I called Ray Gruliow, brought him up to date. "I feel like a damn fool," I said. "I found the son of a bitch and then I lost him."
"You didn't know what you'd found."
"No. He knew and I didn't. He was playing with me, the bastard. He was the cat and I was a particularly dimwitted mouse. You want to know what I did? I took the son of a bitch to AA meetings."
"You didn't."
"Well, he'd been fired for drinking on the job, and he was leading a shabby life, and he looked for all the world like a drunk getting ready to bottom out. I couldn't see any reason not to talk about the program, and when I did he did a good job of seeming interested but wary. I have to say he's a natural when it comes to the principle of anonymity.
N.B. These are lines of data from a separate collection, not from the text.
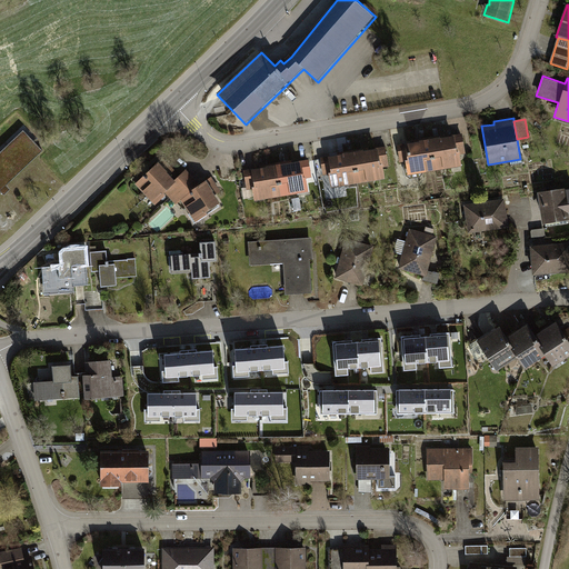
[(408,145),(399,146),(401,162),(407,162),(405,166),(407,177),(411,179),(421,178),(423,175),(463,168),(461,155),(466,153),(462,135),(453,136),(453,138),(441,140),(441,139),(438,139),(421,142),(420,143),(408,145)]
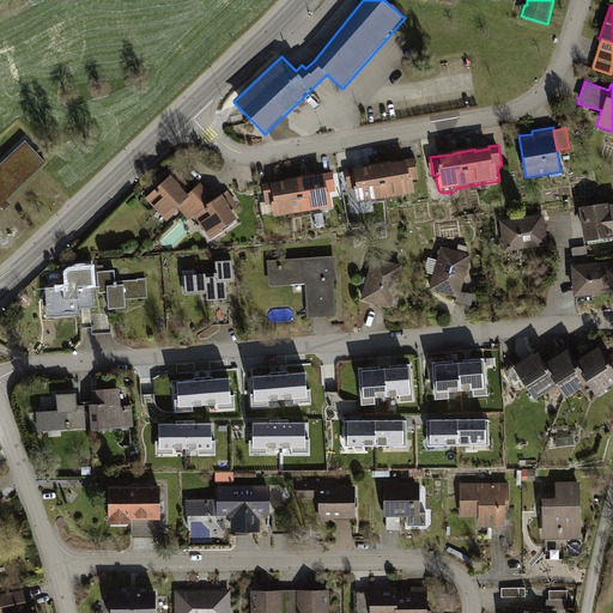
[(20,147),(0,165),(0,208),(25,186),(30,192),(47,175),(20,147)]
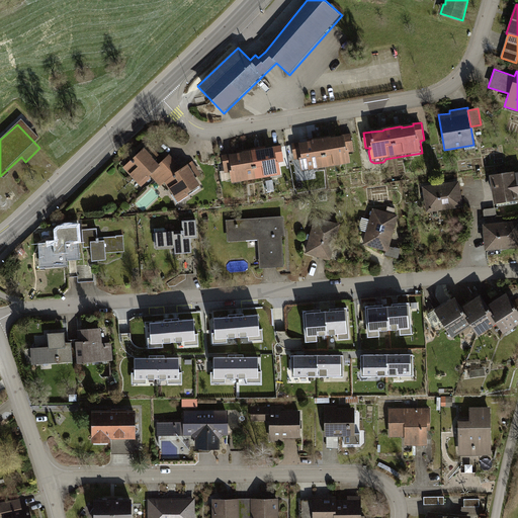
[(300,143),(291,144),(294,160),(300,159),(303,172),(351,164),(349,153),(354,152),(351,135),(343,136),(343,138),(332,139),(331,139),(331,138),(313,141),(314,142),(313,142),(300,144),(300,143)]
He's the most anonymous person I ever met. I still don't know who the hell he is."
"But you've seen him. You sat across a table and talked to him."
"Right," I said. "I know what he looks like." I described Shorter in detail. "Now we both know what he looks like," I said. "Does he sound like anybody you know?"
"I'm not very good at recognizing a man from a description."
"He's forty-eight years old. He listed his place of birth as Klamath Falls, Oregon, but they never heard of anybody by that name, and there's no reason to assume he's ever been within a thousand miles of the place. He moved into his rooming house a week before he turned up on their doorstep at Queensboro-Corona, and it's my guess that James Shorter was born right about that time. I think he slapped together some fake ID, rented himself a room by the week, and went out to look for a job."
"So that he could stalk Alan."
"That's right," I said. "I think he's a stalker. That's the only way I can begin to make sense out of what he's been doing. I did a little research on the subject, and there are elements here that seem to fit the pattern. The way he structured his whole life to support his pursuit of Alan Watson. And the way he postponed the kill. How many chances do you suppose he had in the six months he worked for Q-C? Twenty? A hundred? But he kept putting it off, and not because he was afraid of getting caught."
"He was holding back to boost his excitement."
"Exactly."
"But with Gerry-"
"I think he started stalking somebody else very shortly after he killed Watson. Probably Billings, but it could have been anybody. Maybe he was keeping tabs on a couple of you. He was still at the same rooming house, still calling himself James Shorter, so I don't think he was anywhere close to the last act of his little drama. But then I turned up, and he realized it was time for James Shorter to disappear, and he wanted to do something dramatic on the way out."
"He picked a pretty dramatic way to kill Gerry."
"He would have known where he lived, and his usual schedule. I suppose he had a gun, or knew where to get one. It couldn't have been too hard for him to take a bus to Newark Airport and drive back in a stolen car. Then all he had to do was wait for Billings and pick his opportunity. Engineering a car crash was a nice touch, but he had other options. He could have staged a drive-by shooting, he could have tried running Billings down."
Or he could have found a way to toss a bomb through Gruliow's high-tech plastic window. That way he could have taken out nine of the fourteen remaining members at once. He'd known about the meeting, because I'd been obliging enough to tell him, and when he'd pumped me a little I'd even said it was in the Village. Gruliow was the only member who lived in the Village. Maybe Shorter had been around Commerce Street Tuesday afternoon, maybe he'd been across the street at the Grange, nursing a beer and watching them file in. Watching me, too.
I said, "Who the hell is he? Do you have any idea?"
"None."
"We know he's not a member, but I don't think any of us seriously thought it could be. Who else knows about the club?"
"No one, really. Not in any detail."
"He's forty-eight. In 1961 he would have been what, sixteen? Could he have been somebody's younger brother, transferring a resentment against a sibling to the entire club?"
"God, that strikes me as farfetched."
"I don't know that we can expect to find a logical motive," I said, "because why should there be a sane explanation for a long-standing pattern of insane behavior? All he needed was a pretext."
"Wouldn't it have to be a good one to sustain him this long?"
"No," I said. "All it had to do was get him started. Once he was in motion his own momentum would sustain him, no matter how frail the original impetus."
"Because he enjoys what he's doing."
"He loves it," I said, "but I have a feeling it's more than that. It's his whole life."
I had abbreviated versions of that conversation with as many of the other members as I could get hold of. I described Shorter and asked them if the description seemed to fit anybody who might have picked up a resentment against the group years ago. They all said essentially the same thing- the description fit too many people, and they couldn't think of anyone, of any description, who had any reason, sane or otherwise, to resent the group. Or even to know it existed.